Я огляделся и обнаружил, что мы стоим метрах в двадцати от того места, где я покинул Агеева. «Закон человеческой массы, — опять-таки будто смеясь, сказал Агеев. — Толпа сжимается в кулак. Подобно масляному пятну на воде, людские частицы стягиваются все ближе и теснее к центру. Когда мы пришли сюда, люди стояли разреженной, прерывистой цепочкой, что, признаюсь, поразило меня: я, как все российские, так в очередях стоять не привык. Мы законы образования толпы изучили на собственной шкуре, мы сразу — затылок в затылок, живот напряги — и упирайся в спину переднему, а то вытолкнут, вылетишь при напоре сзади или сбоку. Здесь та же картина, но со смещением по времени: понадобилось полчаса, прежде чем очередь начала обретать приличествующий ей вид».
Как показало все дальнейшее, эти наблюдения были верны, и мне бы следовало только удивиться его способности видеть материал для любопытного анализа в таком, на первый взгляд, совершенно безинформативном событии, как это изменение формы толпы, но меня коробил его саркастический тон, и, хоть и неприятно признаваться в своей необъективности, я ощутил нечто вроде обиды за всех этих людей — в основном совсем юных студентов-туристов с яркими рюкзаками. Я стал возражать Агееву, указывая на то, что люди выглядят абсолютно, спокойными. Но до сих пор у меня остается чувство, что именно с этого момента что-то произошло в атмосфере всеобщего безропотного ожидания, будто это я своими словами спустил какой-то механизм, — при том, что сказаны они были по-русски: все вдруг, показалось мне, стали переминаться с ноги на ногу, некоторые с недоумением начали озираться, будто припоминая, отчего и зачем они здесь, другие принялись устраиваться на полу, садясь прямо там, где они стояли. И тут же последовала чья-то дурацкая выходка: кто-то впереди издал дикий глас, подражая реву озверевшего быка. Шутку встретили нестройным и смущенным смехом, где-то в ответ раздалось кудахтанье. Агеев переменился в лице, и блеск его лихорадочно горящих от недостатка сна глаз еще более усилился. Он просто оскалился в усмешке, когда стал цедить сквозь сжатые зубы: «Мммолодцы-ы… на правильном пути… Европа на спине быка!.. Она осознает свою сущность кентавра…» Последней его фразы я не понял.

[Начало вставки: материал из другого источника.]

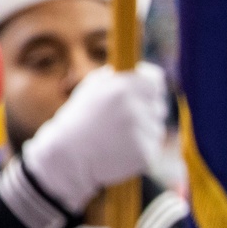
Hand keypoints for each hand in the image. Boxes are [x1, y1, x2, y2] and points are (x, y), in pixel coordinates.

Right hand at [21, 62, 167, 212]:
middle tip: (121, 121)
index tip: (146, 94)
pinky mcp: (145, 154)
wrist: (67, 156)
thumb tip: (142, 71)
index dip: (151, 88)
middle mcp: (134, 108)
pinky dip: (141, 149)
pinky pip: (152, 147)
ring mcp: (141, 132)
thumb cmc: (79, 119)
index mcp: (122, 88)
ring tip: (117, 137)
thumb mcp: (92, 89)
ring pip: (156, 128)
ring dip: (143, 132)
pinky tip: (120, 150)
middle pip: (159, 106)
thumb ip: (118, 77)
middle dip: (146, 111)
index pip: (156, 81)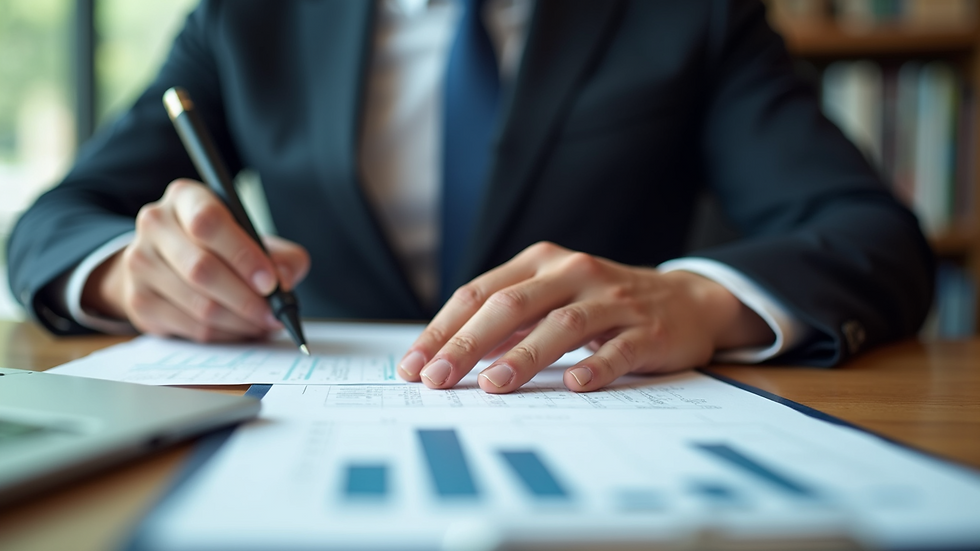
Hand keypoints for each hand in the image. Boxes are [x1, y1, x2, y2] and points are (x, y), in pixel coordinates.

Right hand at [81, 179, 309, 341]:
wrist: (168, 262)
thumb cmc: (220, 246)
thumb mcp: (253, 237)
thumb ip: (281, 255)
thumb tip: (284, 280)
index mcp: (185, 198)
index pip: (209, 223)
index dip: (243, 255)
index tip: (271, 282)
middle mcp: (155, 225)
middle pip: (202, 269)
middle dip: (247, 299)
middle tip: (274, 314)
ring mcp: (140, 263)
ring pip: (199, 305)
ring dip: (240, 322)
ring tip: (263, 323)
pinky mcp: (139, 301)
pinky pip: (192, 328)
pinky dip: (225, 335)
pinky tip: (241, 329)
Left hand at [397, 242, 773, 392]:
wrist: (685, 301)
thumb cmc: (603, 304)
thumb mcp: (551, 298)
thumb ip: (507, 321)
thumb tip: (446, 355)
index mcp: (541, 262)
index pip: (480, 293)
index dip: (443, 329)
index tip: (413, 366)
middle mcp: (573, 272)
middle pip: (512, 305)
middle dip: (468, 344)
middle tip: (438, 380)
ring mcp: (613, 299)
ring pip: (562, 324)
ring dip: (524, 355)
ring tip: (494, 385)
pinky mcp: (648, 329)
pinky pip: (619, 348)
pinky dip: (595, 366)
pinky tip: (574, 386)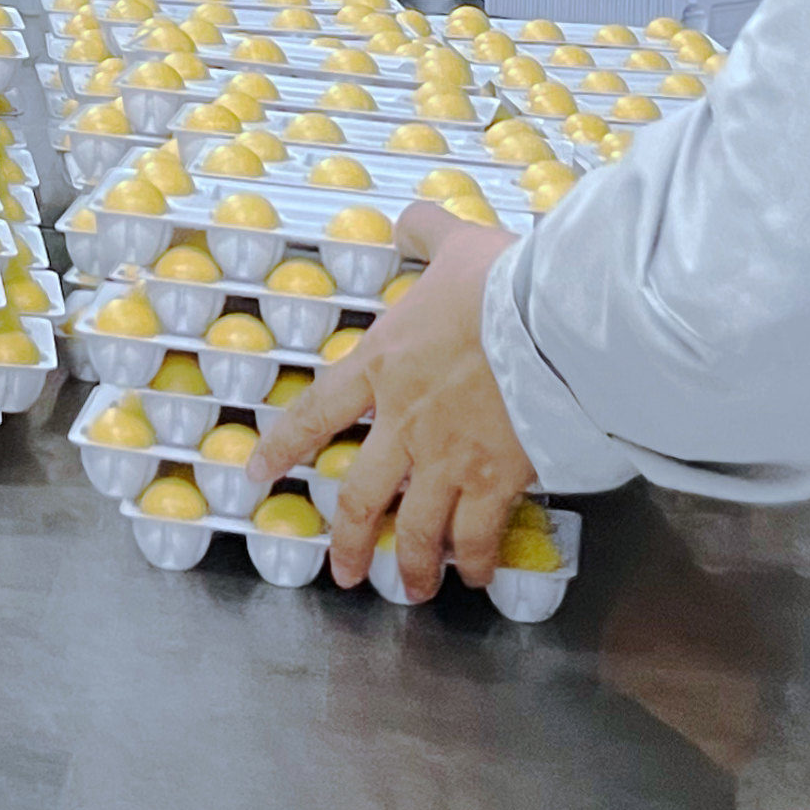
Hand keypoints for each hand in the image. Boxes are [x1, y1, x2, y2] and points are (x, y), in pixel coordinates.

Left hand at [251, 218, 532, 599]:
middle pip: (359, 494)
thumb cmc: (500, 281)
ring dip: (409, 566)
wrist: (551, 321)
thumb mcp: (454, 242)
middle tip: (341, 570)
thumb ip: (424, 232)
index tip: (258, 475)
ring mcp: (447, 457)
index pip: (316, 413)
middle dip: (346, 538)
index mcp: (381, 363)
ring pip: (415, 529)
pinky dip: (477, 562)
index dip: (283, 447)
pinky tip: (479, 579)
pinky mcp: (494, 480)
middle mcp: (403, 421)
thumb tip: (411, 219)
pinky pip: (477, 535)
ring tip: (408, 591)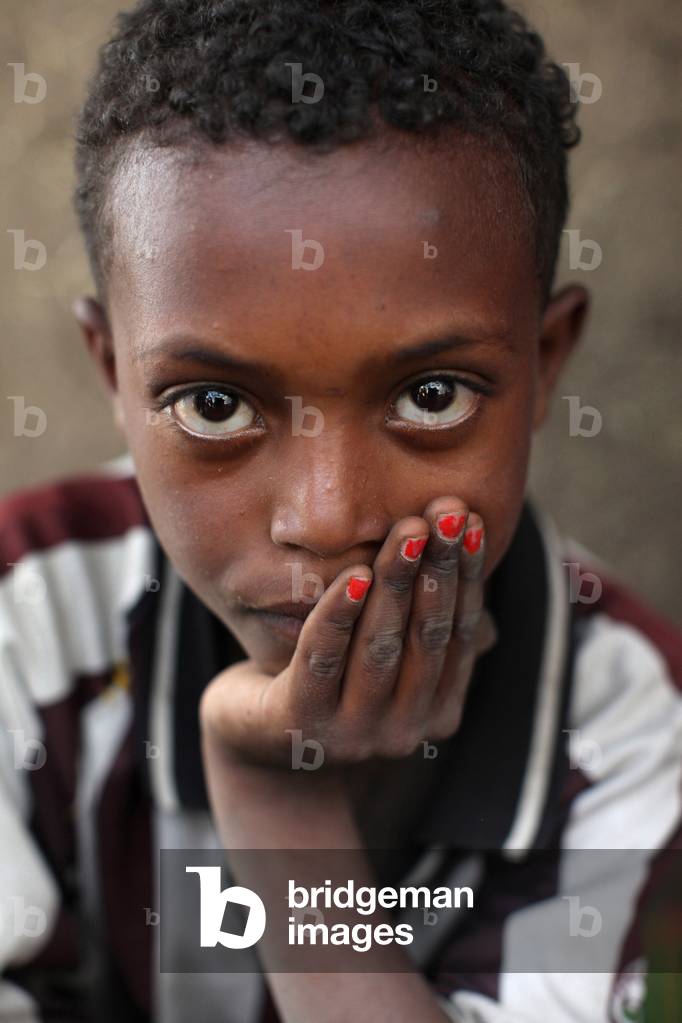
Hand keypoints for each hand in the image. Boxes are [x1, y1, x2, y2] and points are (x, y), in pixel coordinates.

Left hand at [199, 497, 496, 767]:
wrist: (254, 743)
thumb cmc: (327, 682)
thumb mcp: (381, 653)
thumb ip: (422, 622)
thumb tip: (470, 562)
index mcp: (436, 710)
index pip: (460, 633)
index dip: (467, 574)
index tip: (470, 519)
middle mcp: (404, 730)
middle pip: (428, 636)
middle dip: (439, 568)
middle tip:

Внезапно он, говоря «sorry, sorry, pardon», стал пробиваться вперед и скоро исчез среди смыкающихся за ним спин.
Кажется, я простоял без каких-либо мыслей в сонной голове минут десять-пятнадцать, во всяком случае я ничего не помню о них. Могу лишь восстановить в сознании тот миг, когда услышал, что все вокруг возбужденно обсуждают новость: поданный нам паром уже переполнен, на него попадут лишь немногие, остальным надо будет остаться, и другого парома не предвидится. Многие поспешили водрузить на спины свои рюкзаки, а сидевшие на полу поднялись. Я не заметил, как Агеев вернулся, и увидел его, лишь когда он тронул меня за плечо. Готов поручиться, что какая-то отчаянная безрассудность (может быть, эта русская «удаль») была в нем, как если бы передо мной стоял моряк, ждущий близкого шквала. Говорил он нечто умопомрачительное — на своем прекрасном английском, громко и отчетливо, отлично зная, что, кроме меня, его слышат и десятки стоящих около нас людей. Агеев даже поглядывал то на одного, то на другого из слушателей, всем своим видом показывая, что общее внимание доставляет ему удовольствие.